Five buildings had been destroyed, including at least one home, authorities said. One firefighter was treated for an injury and returned to work.
In Northern California, evacuations were ordered after a wildfire that sparked Sunday afternoon spread quickly and burned near homes near the East Park Reservoir in Colusa County. Complicating firefighters’ efforts were temperatures in the area north of Sacramento climbed to 98 degrees by Monday afternoon. The fire was 40% contained.
On California’s central coast, a fire in San Luis Obispo County was 60% contained Monday after burning more than 2 square miles of brush east of the community of Santa Margarita. Two structures were destroyed but officials said it was unclear whether they were homes.

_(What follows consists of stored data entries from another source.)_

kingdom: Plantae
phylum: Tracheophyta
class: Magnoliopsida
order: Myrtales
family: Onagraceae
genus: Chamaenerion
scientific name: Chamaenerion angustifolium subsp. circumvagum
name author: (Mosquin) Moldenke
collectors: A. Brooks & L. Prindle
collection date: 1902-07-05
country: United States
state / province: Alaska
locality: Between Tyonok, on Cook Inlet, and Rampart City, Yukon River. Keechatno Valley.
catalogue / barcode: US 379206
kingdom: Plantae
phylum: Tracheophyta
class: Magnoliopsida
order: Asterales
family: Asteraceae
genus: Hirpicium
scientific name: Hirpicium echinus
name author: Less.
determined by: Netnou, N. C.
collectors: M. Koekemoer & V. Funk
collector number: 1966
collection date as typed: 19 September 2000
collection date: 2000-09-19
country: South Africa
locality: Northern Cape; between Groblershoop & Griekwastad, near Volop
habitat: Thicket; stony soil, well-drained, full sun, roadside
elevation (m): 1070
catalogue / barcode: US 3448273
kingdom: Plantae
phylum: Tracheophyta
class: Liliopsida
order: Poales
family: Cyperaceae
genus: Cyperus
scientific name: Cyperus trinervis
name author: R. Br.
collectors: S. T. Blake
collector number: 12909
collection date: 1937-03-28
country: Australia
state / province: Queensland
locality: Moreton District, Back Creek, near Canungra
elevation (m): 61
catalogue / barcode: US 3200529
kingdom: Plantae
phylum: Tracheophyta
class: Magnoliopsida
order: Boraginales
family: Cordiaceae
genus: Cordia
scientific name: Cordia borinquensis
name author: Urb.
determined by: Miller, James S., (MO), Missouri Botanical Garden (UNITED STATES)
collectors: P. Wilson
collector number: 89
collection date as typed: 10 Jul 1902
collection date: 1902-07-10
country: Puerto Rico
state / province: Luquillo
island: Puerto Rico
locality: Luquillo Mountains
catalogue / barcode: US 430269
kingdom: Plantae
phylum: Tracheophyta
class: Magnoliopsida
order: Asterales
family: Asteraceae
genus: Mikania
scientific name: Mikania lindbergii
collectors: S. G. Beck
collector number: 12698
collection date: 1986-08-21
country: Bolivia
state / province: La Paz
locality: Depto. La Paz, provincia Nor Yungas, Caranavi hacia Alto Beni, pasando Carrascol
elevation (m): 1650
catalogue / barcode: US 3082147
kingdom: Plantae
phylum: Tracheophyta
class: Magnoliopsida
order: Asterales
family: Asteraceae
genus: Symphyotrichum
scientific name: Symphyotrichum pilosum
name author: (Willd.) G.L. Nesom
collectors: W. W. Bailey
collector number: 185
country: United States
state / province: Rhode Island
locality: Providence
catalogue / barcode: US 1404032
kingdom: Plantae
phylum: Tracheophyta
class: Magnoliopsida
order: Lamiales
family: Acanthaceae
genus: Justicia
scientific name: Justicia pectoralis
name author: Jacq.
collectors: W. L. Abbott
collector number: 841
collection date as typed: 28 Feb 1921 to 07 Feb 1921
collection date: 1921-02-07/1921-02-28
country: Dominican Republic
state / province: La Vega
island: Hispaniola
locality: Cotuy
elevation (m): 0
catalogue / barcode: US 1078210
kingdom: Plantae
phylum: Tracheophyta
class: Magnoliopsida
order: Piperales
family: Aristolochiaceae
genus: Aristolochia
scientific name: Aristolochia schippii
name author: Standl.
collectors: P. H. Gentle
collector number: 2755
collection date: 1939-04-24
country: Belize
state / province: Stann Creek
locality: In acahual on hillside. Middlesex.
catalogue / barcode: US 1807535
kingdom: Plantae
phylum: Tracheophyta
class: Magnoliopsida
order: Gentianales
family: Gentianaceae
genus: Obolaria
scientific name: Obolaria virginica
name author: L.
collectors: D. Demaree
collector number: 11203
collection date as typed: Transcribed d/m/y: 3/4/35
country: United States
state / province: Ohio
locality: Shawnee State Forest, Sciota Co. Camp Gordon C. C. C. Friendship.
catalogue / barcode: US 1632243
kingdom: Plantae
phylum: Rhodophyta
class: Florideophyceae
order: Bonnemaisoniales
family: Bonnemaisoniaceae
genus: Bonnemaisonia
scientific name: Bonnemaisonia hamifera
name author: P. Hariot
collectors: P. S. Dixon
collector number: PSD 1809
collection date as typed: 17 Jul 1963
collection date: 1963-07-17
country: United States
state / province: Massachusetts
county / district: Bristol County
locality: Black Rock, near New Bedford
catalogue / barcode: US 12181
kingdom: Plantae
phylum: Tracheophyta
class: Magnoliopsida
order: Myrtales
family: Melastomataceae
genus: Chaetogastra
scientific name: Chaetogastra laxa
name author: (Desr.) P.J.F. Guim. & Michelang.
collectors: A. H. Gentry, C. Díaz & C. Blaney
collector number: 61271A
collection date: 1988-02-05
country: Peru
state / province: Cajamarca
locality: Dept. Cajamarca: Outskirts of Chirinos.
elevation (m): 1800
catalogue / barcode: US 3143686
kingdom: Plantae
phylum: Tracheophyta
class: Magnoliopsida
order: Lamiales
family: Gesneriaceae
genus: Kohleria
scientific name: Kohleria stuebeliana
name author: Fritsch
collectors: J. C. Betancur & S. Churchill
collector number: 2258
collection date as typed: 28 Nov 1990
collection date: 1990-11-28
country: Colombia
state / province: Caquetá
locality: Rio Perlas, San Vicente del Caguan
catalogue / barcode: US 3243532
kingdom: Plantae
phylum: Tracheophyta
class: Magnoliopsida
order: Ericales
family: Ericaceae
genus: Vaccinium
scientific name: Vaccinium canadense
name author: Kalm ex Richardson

In Riverside County, officials allowed flames from the Apple Fire to run up the side of Mount San Gorgonio, an 11,000-foot peak, because it wasn’t safe to let crews work in such steep, rugged terrain, said Lisa Cox, a spokeswoman for the U.S. Forest Service.
Evacuation orders and advisories were issued for about 2,500 homes in mountain, canyon and foothill neighborhoods. Campgrounds and hiking trails were closed in the San Gorgonio Wilderness area of the San Bernardino National Forest.
A smoke plume was visible for miles around and contributed to poor air quality.
Firefighters fought the blaze in scorching weather. The temperature hit 111 degrees on Monday in nearby Palm Spring.